Lamb and NYS Integrated Pest Management (IPM) Biocontrol Specialist Amara Dunn-Silver spoke recently about Japanese beetle and aphid management during a Cornell CALS (College of Agriculture and Life Sciences) webinar.

If Japanese beetles cause problems in your garden, understand that there are two phases of management. Right now, the beetles are in their adult stage – fortunately they only produce one generation per year – so this is the time to focus on adult beetle management. Eggs are laid in the soil in June and July and the larvae (white grubs) feed all fall in the soil. Lamb says fall is the best time for grub management.

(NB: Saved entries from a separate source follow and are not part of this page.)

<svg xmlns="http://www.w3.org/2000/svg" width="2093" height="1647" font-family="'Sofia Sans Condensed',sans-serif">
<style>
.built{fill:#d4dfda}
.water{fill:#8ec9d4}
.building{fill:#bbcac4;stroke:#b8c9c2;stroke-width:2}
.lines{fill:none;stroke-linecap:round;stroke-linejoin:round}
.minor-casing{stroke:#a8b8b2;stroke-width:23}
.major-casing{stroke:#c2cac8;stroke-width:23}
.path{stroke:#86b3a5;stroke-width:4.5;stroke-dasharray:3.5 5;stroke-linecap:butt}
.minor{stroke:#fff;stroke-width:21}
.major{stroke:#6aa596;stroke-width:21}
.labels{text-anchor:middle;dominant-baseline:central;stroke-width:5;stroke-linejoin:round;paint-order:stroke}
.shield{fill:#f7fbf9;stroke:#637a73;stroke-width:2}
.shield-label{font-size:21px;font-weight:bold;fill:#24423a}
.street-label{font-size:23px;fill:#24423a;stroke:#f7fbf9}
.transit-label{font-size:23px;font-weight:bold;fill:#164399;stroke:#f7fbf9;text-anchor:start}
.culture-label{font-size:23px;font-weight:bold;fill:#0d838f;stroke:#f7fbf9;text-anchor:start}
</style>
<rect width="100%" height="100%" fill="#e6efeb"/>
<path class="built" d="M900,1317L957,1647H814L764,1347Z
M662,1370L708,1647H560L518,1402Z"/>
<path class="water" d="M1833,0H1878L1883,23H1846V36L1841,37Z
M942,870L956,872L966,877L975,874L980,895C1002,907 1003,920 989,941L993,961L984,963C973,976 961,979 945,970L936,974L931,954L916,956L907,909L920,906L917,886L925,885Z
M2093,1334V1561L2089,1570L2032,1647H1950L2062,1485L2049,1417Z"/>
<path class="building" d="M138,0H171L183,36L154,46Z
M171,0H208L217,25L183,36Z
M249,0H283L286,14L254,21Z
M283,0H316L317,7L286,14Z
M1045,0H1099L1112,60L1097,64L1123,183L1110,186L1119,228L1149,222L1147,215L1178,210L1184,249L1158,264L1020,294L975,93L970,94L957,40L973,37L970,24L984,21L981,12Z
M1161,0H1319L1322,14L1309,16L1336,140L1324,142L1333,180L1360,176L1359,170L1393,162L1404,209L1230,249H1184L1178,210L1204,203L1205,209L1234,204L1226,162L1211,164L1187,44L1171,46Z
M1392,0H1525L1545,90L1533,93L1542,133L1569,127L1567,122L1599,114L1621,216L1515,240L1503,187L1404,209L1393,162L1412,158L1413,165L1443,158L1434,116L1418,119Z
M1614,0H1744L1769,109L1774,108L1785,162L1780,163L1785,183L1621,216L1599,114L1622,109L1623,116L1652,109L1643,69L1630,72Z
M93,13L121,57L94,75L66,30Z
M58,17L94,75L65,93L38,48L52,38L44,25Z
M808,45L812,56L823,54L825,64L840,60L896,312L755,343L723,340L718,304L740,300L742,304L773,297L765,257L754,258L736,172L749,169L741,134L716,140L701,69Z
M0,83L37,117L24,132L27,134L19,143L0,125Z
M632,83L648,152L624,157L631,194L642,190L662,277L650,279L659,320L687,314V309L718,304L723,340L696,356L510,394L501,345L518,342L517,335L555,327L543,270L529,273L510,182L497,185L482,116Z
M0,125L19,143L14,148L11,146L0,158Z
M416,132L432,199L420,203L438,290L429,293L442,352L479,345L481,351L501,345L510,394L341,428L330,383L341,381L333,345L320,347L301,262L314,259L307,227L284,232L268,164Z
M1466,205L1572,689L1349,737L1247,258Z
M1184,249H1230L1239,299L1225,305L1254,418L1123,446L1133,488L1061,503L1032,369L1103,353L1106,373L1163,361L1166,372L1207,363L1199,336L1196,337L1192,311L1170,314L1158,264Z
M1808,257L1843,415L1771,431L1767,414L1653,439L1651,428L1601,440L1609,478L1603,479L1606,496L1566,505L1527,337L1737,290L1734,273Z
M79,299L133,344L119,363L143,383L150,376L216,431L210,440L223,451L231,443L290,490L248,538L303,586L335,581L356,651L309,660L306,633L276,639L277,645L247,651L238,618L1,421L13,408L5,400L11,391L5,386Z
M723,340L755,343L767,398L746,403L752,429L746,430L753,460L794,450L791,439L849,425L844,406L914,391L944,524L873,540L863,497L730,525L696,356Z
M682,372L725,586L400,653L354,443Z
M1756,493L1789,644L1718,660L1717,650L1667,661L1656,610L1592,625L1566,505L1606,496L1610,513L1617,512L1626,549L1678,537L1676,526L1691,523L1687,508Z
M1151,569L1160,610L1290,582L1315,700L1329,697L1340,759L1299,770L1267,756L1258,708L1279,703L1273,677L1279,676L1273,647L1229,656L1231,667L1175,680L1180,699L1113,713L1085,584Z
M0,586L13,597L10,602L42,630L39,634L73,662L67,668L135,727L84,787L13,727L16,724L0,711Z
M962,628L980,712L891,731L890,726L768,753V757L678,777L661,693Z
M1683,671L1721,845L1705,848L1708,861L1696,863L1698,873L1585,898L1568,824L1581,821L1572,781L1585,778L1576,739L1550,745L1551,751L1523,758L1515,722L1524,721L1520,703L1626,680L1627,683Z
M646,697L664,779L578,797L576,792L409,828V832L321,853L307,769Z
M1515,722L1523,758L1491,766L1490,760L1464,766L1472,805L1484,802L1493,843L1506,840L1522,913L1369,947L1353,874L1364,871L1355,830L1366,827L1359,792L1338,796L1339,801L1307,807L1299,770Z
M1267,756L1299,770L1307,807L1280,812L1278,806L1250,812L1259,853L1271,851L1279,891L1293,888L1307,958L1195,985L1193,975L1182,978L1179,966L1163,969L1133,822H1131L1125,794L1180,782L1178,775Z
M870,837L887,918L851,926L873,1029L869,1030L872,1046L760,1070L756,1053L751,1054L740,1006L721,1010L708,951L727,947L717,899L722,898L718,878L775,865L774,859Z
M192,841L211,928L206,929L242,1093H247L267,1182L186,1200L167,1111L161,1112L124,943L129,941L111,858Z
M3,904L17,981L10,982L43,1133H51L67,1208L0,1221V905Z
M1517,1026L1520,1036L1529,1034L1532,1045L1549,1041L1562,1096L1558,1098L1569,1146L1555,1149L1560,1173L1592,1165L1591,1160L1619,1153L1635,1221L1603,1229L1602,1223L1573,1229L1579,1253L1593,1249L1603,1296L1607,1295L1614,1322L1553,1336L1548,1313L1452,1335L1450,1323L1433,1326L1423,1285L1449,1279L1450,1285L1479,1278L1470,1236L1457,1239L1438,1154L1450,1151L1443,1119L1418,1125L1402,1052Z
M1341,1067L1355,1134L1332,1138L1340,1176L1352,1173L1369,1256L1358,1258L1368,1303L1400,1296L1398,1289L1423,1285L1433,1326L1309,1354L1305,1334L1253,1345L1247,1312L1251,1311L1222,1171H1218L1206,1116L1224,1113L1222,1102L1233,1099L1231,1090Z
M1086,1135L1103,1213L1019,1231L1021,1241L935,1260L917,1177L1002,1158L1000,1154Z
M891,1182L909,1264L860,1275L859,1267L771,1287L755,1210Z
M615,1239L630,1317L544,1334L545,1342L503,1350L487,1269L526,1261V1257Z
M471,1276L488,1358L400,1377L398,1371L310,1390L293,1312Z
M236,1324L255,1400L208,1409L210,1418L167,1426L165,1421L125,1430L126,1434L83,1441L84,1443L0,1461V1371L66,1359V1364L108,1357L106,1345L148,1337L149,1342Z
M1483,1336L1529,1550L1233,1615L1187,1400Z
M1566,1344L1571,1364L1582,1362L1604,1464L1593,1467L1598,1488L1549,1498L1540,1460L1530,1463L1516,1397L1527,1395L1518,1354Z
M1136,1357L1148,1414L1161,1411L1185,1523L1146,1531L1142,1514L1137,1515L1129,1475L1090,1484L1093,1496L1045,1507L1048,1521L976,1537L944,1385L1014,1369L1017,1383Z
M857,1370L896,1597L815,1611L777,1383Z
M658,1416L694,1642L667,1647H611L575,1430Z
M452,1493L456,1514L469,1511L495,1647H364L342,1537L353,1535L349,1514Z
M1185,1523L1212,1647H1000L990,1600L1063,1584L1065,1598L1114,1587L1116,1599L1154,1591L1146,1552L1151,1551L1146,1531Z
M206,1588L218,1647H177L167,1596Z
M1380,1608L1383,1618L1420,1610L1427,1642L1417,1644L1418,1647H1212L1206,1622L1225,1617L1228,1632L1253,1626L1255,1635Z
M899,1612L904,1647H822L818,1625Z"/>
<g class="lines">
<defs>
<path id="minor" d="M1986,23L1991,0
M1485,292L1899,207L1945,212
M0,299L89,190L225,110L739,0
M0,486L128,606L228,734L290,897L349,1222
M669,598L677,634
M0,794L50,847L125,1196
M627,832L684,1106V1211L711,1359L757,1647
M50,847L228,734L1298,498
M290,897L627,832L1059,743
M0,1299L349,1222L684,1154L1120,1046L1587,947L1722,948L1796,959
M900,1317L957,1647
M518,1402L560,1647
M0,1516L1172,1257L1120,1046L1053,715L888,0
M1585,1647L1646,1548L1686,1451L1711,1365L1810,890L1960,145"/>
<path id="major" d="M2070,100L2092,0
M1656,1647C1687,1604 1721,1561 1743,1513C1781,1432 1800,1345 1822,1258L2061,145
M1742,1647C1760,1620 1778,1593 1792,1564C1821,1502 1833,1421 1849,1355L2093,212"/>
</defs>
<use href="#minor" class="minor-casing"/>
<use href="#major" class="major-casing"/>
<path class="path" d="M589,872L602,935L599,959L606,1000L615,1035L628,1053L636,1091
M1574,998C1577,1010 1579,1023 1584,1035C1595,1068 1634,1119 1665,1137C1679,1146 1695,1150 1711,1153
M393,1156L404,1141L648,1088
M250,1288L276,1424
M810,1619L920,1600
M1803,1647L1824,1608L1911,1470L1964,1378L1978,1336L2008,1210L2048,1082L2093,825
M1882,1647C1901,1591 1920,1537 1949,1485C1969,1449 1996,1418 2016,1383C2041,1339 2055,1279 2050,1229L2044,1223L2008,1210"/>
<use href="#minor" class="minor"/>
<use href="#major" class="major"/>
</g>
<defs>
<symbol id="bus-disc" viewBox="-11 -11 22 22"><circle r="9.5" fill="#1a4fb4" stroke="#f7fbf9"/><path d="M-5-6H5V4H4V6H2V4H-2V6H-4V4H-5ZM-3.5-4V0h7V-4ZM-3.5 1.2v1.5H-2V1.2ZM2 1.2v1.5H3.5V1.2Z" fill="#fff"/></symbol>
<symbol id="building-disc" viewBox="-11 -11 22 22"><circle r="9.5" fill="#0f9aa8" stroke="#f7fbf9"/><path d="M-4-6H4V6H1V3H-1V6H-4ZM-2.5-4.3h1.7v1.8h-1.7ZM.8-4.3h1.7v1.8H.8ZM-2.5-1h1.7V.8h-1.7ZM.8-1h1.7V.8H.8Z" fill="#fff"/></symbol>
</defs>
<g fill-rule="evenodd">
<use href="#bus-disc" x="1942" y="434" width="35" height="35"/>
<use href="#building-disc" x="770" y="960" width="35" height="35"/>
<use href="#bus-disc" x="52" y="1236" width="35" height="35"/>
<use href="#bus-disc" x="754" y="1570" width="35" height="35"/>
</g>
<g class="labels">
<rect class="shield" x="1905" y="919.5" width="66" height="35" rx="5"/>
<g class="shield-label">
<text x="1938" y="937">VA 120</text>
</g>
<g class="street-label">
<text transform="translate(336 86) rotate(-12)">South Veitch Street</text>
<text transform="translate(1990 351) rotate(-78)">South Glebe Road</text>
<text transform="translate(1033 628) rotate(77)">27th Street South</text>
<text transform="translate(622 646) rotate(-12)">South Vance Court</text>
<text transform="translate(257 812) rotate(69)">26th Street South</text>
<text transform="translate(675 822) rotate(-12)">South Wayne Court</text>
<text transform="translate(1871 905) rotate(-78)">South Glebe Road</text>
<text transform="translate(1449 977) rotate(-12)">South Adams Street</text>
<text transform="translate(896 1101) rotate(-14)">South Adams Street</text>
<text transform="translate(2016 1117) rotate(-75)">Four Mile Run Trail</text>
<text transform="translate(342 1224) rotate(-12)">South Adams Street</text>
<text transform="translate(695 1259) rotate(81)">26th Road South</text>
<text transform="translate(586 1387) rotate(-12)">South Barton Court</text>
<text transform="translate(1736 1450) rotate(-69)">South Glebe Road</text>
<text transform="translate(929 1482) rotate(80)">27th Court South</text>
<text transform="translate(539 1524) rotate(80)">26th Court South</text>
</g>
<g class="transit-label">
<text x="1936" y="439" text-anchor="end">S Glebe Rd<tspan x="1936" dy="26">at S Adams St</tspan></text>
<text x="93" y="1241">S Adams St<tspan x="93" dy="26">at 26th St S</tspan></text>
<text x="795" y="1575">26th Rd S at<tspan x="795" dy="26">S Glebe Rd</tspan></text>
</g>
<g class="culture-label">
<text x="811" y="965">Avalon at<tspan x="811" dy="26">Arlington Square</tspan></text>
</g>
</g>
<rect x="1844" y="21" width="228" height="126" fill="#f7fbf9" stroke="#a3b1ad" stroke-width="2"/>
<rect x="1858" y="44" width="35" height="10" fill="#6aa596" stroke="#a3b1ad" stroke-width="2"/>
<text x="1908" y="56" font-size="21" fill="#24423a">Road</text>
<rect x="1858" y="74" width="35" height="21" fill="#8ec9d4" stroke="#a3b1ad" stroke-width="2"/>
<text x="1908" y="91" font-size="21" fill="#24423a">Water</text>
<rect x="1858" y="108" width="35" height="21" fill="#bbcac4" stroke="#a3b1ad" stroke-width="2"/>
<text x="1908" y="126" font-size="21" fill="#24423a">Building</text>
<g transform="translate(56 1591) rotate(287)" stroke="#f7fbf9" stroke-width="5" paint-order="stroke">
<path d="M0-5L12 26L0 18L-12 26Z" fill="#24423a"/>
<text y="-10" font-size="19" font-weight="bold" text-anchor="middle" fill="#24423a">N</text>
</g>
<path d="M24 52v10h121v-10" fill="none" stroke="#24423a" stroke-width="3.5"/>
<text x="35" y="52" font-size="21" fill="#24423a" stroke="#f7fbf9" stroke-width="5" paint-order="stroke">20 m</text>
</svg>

With adult Japanese beetles, you can’t prevent them flying into your property from other places. If you have big issues with Japanese beetles destroying your plants, you might have to be choosy about the plants you select, and go for ones that are less attractive to the beetles. Forsythia, red maple, hickory, lilac, yew, and for the most part, spruce and pine, are less of a temptation.

Lamb says the best way to control Japanese beetles is hand-picking, which takes time, but is the most effective, especially on plants that you will harvest for food. Knock the beetles into a container of soapy water. Pheromone traps can end up attracting more beetles than they catch, Lamb notes. If you want to use them, place them away from important plants on your property. There are no commercially viable biological controls, although the winsome fly provides some hope as it lays its eggs on Japanese beetles. Chemical control is not recommended, mainly because adult beetles will just keep flying in to your property, especially after word gets out about the wonderful buffet your landscape provides.

To manage grubs come the fall, dig three inches down in your lawn. If you find 10 or more white grubs in an area of one square meter, you may want to treat the area with Bacillus thuringiensis Galleriae. Additionally, nematodes are a biological control option and Milky Spore can also be used, but that process can take time.

Aphids are another summer pest that literally can suck the life out of plants. Finding them covering your beautiful flowers can cause panic, but NYS IPM Biocontrol Specialist Amara Dunn-Silver says a little patience and letting natural enemies do their job, can be very effective. Lady beetles, even those annoying Asian ones that land on your house in the fall by the thousands and then make themselves at home inside, are predators of aphids. If you see lady beetles or their spiky black and orange larvae, let them go to work. The larvae are sometimes described as looking like little alligators, but they are your gardening friends. There are also predatory flies and parasitoid wasps that help control aphid populations. The parasitoid wasp lays its eggs inside the aphid leaving it a “mummy.” If you see a brown “puffed-up” aphid on your plant, it has been effectively parasitized by a wasp – rest in peace hungry aphid, your sucking days are done.

Dunn-Silver says it may take a build-up of prey (aphids) to encourage the predator to arrive, so be patient. If you just can’t wait, you can try jets of water aimed at the aphids to help manage them by knocking them off the plants.